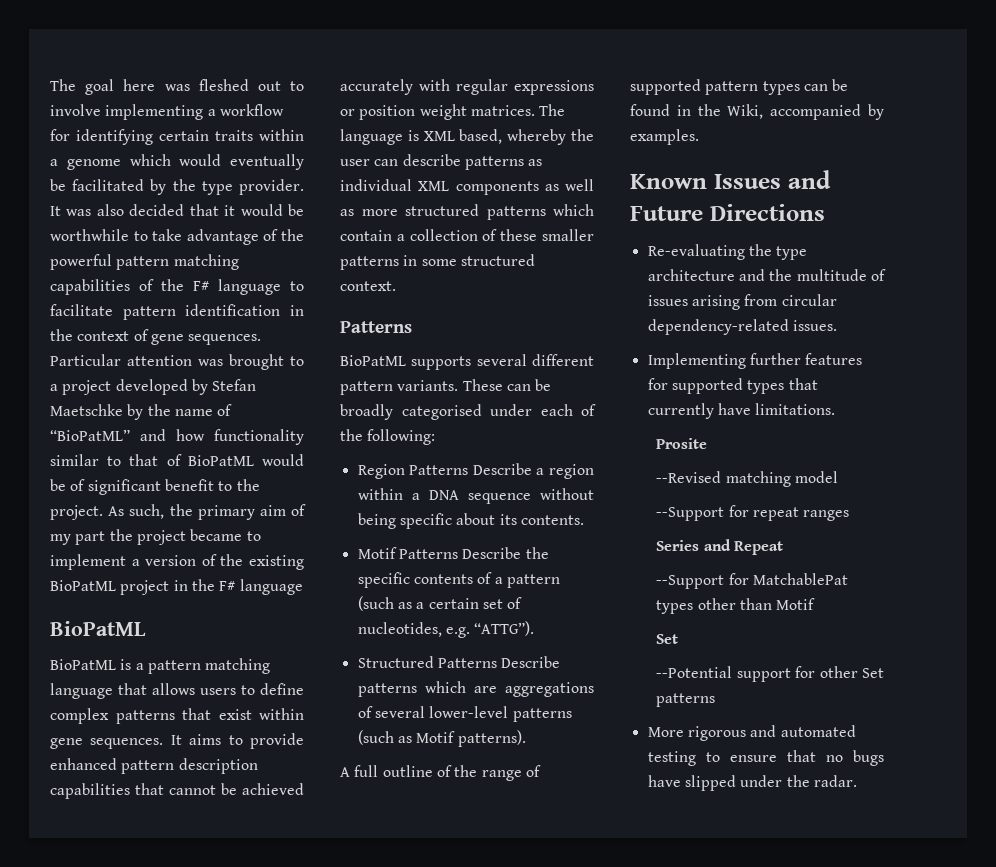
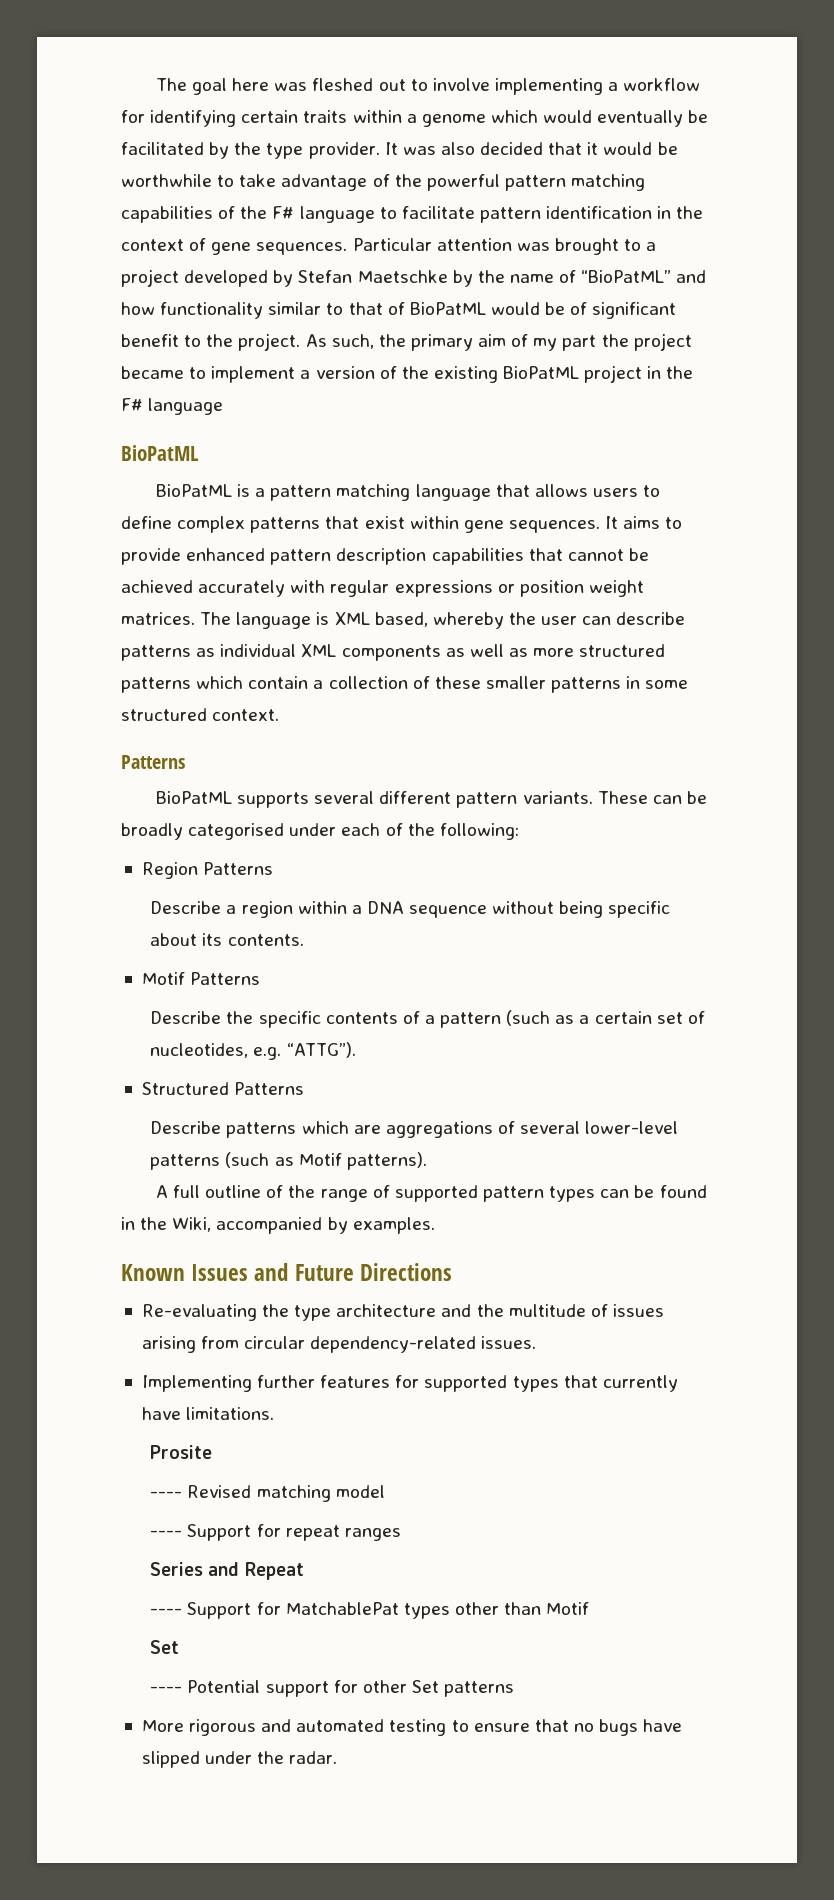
(469, 470) none -> (274, 868) //
(458, 554) none -> (261, 978) //
(497, 663) none -> (305, 1088) //
[656,471,722,483] --Revised -> [150,1485,252,1498] ---- Revised
[656,507,725,521] --Support -> [150,1524,252,1541] ---- Support
[656,575,725,589] --Support -> [150,1602,252,1619] ---- Support
[656,666,733,678] --Potential -> [150,1680,261,1693] ---- Potential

■ ■ ■

Exercise aim: Exclude the pictures, then retype every record exactly.

Exercise output:
(469, 470) none -> (274, 868) //
(458, 554) none -> (261, 978) //
(497, 663) none -> (305, 1088) //
[656,471,722,483] --Revised -> [150,1485,252,1498] ---- Revised
[656,507,725,521] --Support -> [150,1524,252,1541] ---- Support
[656,575,725,589] --Support -> [150,1602,252,1619] ---- Support
[656,666,733,678] --Potential -> [150,1680,261,1693] ---- Potential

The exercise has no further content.